Third explanation is mistaken sightings. Something looked like Big Foot to you, like perhaps a bear or a big hairy hunter. Something. But not the 'real' Big Foot.

Number fout on my list is the one given by supposed psychic ghost-talker-to Sylvia Brown. She says that Big Foot is actually an Eastern entity called a 'Chulpa' which is a creature that starts in the mind but is made real through the act of conscious creation. Sounds pretty crazy to me, but I won't dismiss it out of hand. If you know anything about quantum physics you know about the uncomfortable relationship between consciousness/observation and reality. Personally, I think sub-atomic particles are actually Chulpas since quantum physisists look for them so hard, they ultimately create them. My theory, only.

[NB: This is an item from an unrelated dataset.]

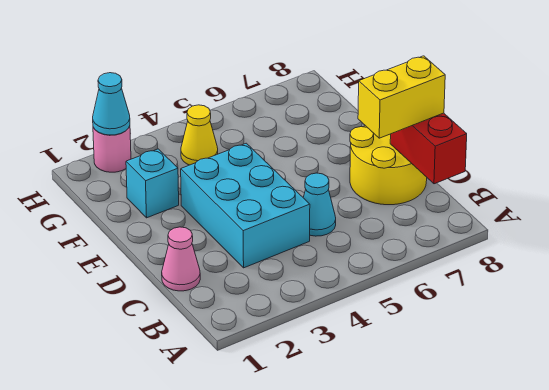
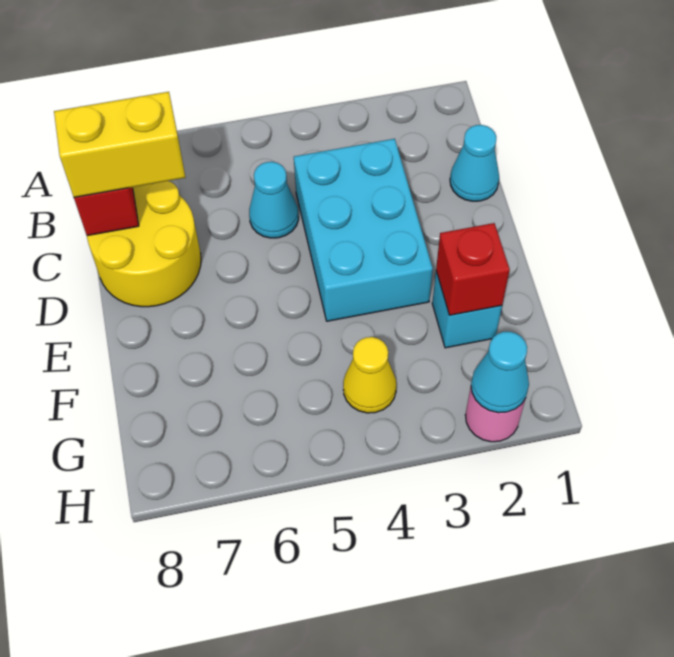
pink 1x1 cone [162,227,200,291] -> cyan 1x1 cone [450,125,499,201]
none -> red 1x1 brick [436,223,510,315]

Finally, last theory: There is a real Big Foot and he's really out there. Okay, I don't buy it. You'd think with all the sightings some hunters would eventually stumble onto a dead Big Foot sooner or later. Actually, you'd think they'd come back with Big Foot meat every single hunting trip. But they don't, do they?

Big Foot proponents say that this is because Big Feet bury their own dead. Well, you know what? Even the Mafia doesn't hide their bodies that well. You're saying that these huge clumsy Gorillas are better at it then they are? C'mon!